> [WHAT NEEDS TO BE DONE]: Please return the records below exactly as they stand.

************

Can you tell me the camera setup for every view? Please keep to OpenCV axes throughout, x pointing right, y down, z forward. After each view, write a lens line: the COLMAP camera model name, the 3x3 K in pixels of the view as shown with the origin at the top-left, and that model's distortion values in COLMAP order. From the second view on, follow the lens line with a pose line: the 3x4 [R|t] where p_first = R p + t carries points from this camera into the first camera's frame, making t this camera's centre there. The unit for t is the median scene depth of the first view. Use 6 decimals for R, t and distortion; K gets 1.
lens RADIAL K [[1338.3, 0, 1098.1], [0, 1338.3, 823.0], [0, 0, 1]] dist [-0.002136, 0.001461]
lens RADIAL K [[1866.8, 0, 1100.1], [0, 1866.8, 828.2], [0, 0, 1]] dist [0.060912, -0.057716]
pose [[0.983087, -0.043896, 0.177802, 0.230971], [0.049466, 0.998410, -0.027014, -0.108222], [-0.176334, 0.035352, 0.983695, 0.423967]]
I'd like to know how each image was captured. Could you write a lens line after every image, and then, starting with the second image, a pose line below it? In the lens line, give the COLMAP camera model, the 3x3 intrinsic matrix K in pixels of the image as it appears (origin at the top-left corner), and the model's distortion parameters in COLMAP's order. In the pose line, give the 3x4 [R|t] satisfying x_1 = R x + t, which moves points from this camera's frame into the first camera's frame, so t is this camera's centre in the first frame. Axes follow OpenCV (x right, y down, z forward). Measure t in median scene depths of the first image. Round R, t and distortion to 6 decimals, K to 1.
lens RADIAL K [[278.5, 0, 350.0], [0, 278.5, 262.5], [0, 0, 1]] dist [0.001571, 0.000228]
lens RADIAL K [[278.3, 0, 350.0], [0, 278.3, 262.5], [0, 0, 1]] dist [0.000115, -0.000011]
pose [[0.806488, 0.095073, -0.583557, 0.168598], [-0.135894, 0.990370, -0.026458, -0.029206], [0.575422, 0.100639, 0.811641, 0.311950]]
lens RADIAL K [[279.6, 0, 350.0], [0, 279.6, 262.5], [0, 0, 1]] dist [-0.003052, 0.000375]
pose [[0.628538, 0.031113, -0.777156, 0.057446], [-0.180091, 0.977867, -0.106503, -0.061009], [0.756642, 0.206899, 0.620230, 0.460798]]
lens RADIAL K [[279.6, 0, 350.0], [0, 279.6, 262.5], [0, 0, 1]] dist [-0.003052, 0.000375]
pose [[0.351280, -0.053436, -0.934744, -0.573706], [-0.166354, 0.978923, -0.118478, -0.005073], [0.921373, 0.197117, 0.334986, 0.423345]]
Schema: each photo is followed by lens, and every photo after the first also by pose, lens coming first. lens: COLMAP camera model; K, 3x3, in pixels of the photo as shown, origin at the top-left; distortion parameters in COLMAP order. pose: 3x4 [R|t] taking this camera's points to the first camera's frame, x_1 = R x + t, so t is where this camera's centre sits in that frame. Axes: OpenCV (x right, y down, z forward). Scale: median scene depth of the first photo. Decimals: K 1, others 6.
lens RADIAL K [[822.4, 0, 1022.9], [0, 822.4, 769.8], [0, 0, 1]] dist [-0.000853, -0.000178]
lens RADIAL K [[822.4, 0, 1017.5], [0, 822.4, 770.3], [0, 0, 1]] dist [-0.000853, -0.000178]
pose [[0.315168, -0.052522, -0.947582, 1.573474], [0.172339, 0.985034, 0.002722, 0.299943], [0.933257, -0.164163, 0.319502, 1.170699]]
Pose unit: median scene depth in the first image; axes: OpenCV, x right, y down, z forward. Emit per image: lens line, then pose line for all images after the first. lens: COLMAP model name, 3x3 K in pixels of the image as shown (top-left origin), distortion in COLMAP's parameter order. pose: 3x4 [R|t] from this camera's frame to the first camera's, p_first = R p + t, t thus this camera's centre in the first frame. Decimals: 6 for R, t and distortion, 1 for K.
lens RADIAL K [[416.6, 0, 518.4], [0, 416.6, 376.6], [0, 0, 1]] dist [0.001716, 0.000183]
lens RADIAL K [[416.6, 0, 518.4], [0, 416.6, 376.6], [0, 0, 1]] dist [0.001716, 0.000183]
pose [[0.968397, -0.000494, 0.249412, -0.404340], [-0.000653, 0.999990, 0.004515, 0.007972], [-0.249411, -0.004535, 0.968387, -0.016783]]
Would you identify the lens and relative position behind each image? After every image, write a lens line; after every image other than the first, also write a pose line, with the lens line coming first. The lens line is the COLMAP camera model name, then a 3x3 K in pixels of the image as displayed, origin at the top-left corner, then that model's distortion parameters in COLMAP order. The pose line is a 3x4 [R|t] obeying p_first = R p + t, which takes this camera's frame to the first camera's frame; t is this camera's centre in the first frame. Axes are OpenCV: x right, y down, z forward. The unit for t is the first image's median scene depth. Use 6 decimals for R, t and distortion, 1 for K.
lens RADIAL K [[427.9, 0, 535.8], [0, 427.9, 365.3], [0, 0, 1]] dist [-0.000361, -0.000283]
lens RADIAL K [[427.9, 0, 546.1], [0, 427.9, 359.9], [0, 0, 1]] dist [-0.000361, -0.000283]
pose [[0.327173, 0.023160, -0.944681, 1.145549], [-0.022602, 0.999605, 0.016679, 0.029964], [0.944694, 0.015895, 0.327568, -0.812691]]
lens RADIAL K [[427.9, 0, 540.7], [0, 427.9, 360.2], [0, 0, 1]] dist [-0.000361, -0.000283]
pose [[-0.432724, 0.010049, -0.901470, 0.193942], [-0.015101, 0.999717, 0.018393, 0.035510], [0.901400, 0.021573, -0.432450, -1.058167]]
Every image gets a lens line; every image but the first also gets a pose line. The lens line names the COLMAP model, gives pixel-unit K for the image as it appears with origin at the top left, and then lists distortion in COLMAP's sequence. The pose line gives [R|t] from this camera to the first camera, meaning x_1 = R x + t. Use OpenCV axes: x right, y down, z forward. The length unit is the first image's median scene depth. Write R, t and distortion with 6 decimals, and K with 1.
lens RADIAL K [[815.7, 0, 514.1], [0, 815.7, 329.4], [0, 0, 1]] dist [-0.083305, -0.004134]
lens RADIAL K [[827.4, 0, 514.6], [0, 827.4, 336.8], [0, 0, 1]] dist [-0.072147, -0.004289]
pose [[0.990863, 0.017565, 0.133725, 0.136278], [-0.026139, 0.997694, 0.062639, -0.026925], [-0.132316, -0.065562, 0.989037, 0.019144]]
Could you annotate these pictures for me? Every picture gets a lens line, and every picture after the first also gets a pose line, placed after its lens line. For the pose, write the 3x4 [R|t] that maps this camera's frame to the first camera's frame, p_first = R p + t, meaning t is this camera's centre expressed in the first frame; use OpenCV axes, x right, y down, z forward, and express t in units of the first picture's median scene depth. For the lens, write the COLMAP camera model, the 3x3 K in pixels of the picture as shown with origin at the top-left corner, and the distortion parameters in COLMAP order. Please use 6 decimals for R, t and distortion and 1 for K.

************

> [RESPONSE AREA]:
Can you tell me the camera setup for every view? Please keep to OpenCV axes throughout, x pointing right, y down, z forward. After each view, write a lens line: the COLMAP camera model name, the 3x3 K in pixels of the view as shown with the origin at the top-left, and that model's distortion values in COLMAP order. From the second view on, follow the lens line with a pose line: the 3x4 [R|t] where p_first = R p + t carries points from this camera into the first camera's frame, making t this camera's centre there. The unit for t is the median scene depth of the first view. Use 6 decimals for R, t and distortion; K gets 1.
lens RADIAL K [[1338.3, 0, 1098.1], [0, 1338.3, 823.0], [0, 0, 1]] dist [-0.002136, 0.001461]
lens RADIAL K [[1866.8, 0, 1100.1], [0, 1866.8, 828.2], [0, 0, 1]] dist [0.060912, -0.057716]
pose [[0.983087, -0.043896, 0.177802, 0.230971], [0.049466, 0.998410, -0.027014, -0.108222], [-0.176334, 0.035352, 0.983695, 0.423967]]
I'd like to know how each image was captured. Could you write a lens line after every image, and then, starting with the second image, a pose line below it? In the lens line, give the COLMAP camera model, the 3x3 intrinsic matrix K in pixels of the image as it appears (origin at the top-left corner), and the model's distortion parameters in COLMAP's order. In the pose line, give the 3x4 [R|t] satisfying x_1 = R x + t, which moves points from this camera's frame into the first camera's frame, so t is this camera's centre in the first frame. Axes follow OpenCV (x right, y down, z forward). Measure t in median scene depths of the first image. Round R, t and distortion to 6 decimals, K to 1.
lens RADIAL K [[278.5, 0, 350.0], [0, 278.5, 262.5], [0, 0, 1]] dist [0.001571, 0.000228]
lens RADIAL K [[278.3, 0, 350.0], [0, 278.3, 262.5], [0, 0, 1]] dist [0.000115, -0.000011]
pose [[0.806488, 0.095073, -0.583557, 0.168598], [-0.135894, 0.990370, -0.026458, -0.029206], [0.575422, 0.100639, 0.811641, 0.311950]]
lens RADIAL K [[279.6, 0, 350.0], [0, 279.6, 262.5], [0, 0, 1]] dist [-0.003052, 0.000375]
pose [[0.628538, 0.031113, -0.777156, 0.057446], [-0.180091, 0.977867, -0.106503, -0.061009], [0.756642, 0.206899, 0.620230, 0.460798]]
lens RADIAL K [[279.6, 0, 350.0], [0, 279.6, 262.5], [0, 0, 1]] dist [-0.003052, 0.000375]
pose [[0.351280, -0.053436, -0.934744, -0.573706], [-0.166354, 0.978923, -0.118478, -0.005073], [0.921373, 0.197117, 0.334986, 0.423345]]
Schema: each photo is followed by lens, and every photo after the first also by pose, lens coming first. lens: COLMAP camera model; K, 3x3, in pixels of the photo as shown, origin at the top-left; distortion parameters in COLMAP order. pose: 3x4 [R|t] taking this camera's points to the first camera's frame, x_1 = R x + t, so t is where this camera's centre sits in that frame. Axes: OpenCV (x right, y down, z forward). Scale: median scene depth of the first photo. Decimals: K 1, others 6.
lens RADIAL K [[822.4, 0, 1022.9], [0, 822.4, 769.8], [0, 0, 1]] dist [-0.000853, -0.000178]
lens RADIAL K [[822.4, 0, 1017.5], [0, 822.4, 770.3], [0, 0, 1]] dist [-0.000853, -0.000178]
pose [[0.315168, -0.052522, -0.947582, 1.573474], [0.172339, 0.985034, 0.002722, 0.299943], [0.933257, -0.164163, 0.319502, 1.170699]]
Pose unit: median scene depth in the first image; axes: OpenCV, x right, y down, z forward. Emit per image: lens line, then pose line for all images after the first. lens: COLMAP model name, 3x3 K in pixels of the image as shown (top-left origin), distortion in COLMAP's parameter order. pose: 3x4 [R|t] from this camera's frame to the first camera's, p_first = R p + t, t thus this camera's centre in the first frame. Decimals: 6 for R, t and distortion, 1 for K.
lens RADIAL K [[416.6, 0, 518.4], [0, 416.6, 376.6], [0, 0, 1]] dist [0.001716, 0.000183]
lens RADIAL K [[416.6, 0, 518.4], [0, 416.6, 376.6], [0, 0, 1]] dist [0.001716, 0.000183]
pose [[0.968397, -0.000494, 0.249412, -0.404340], [-0.000653, 0.999990, 0.004515, 0.007972], [-0.249411, -0.004535, 0.968387, -0.016783]]
Would you identify the lens and relative position behind each image? After every image, write a lens line; after every image other than the first, also write a pose line, with the lens line coming first. The lens line is the COLMAP camera model name, then a 3x3 K in pixels of the image as displayed, origin at the top-left corner, then that model's distortion parameters in COLMAP order. The pose line is a 3x4 [R|t] obeying p_first = R p + t, which takes this camera's frame to the first camera's frame; t is this camera's centre in the first frame. Axes are OpenCV: x right, y down, z forward. The unit for t is the first image's median scene depth. Use 6 decimals for R, t and distortion, 1 for K.
lens RADIAL K [[427.9, 0, 535.8], [0, 427.9, 365.3], [0, 0, 1]] dist [-0.000361, -0.000283]
lens RADIAL K [[427.9, 0, 546.1], [0, 427.9, 359.9], [0, 0, 1]] dist [-0.000361, -0.000283]
pose [[0.327173, 0.023160, -0.944681, 1.145549], [-0.022602, 0.999605, 0.016679, 0.029964], [0.944694, 0.015895, 0.327568, -0.812691]]
lens RADIAL K [[427.9, 0, 540.7], [0, 427.9, 360.2], [0, 0, 1]] dist [-0.000361, -0.000283]
pose [[-0.432724, 0.010049, -0.901470, 0.193942], [-0.015101, 0.999717, 0.018393, 0.035510], [0.901400, 0.021573, -0.432450, -1.058167]]
Every image gets a lens line; every image but the first also gets a pose line. The lens line names the COLMAP model, gives pixel-unit K for the image as it appears with origin at the top left, and then lists distortion in COLMAP's sequence. The pose line gives [R|t] from this camera to the first camera, meaning x_1 = R x + t. Use OpenCV axes: x right, y down, z forward. The length unit is the first image's median scene depth. Write R, t and distortion with 6 decimals, and K with 1.
lens RADIAL K [[815.7, 0, 514.1], [0, 815.7, 329.4], [0, 0, 1]] dist [-0.083305, -0.004134]
lens RADIAL K [[827.4, 0, 514.6], [0, 827.4, 336.8], [0, 0, 1]] dist [-0.072147, -0.004289]
pose [[0.990863, 0.017565, 0.133725, 0.136278], [-0.026139, 0.997694, 0.062639, -0.026925], [-0.132316, -0.065562, 0.989037, 0.019144]]
Could you annotate these pictures for me? Every picture gets a lens line, and every picture after the first also gets a pose line, placed after its lens line. For the pose, write the 3x4 [R|t] that maps this camera's frame to the first camera's frame, p_first = R p + t, meaning t is this camera's centre expressed in the first frame; use OpenCV axes, x right, y down, z forward, and express t in units of the first picture's median scene depth. For the lens, write the COLMAP camera model, the 3x3 K in pixels of the picture as shown with origin at the top-left corner, and the distortion parameters in COLMAP order. Please use 6 decimals for R, t and distortion and 1 for K.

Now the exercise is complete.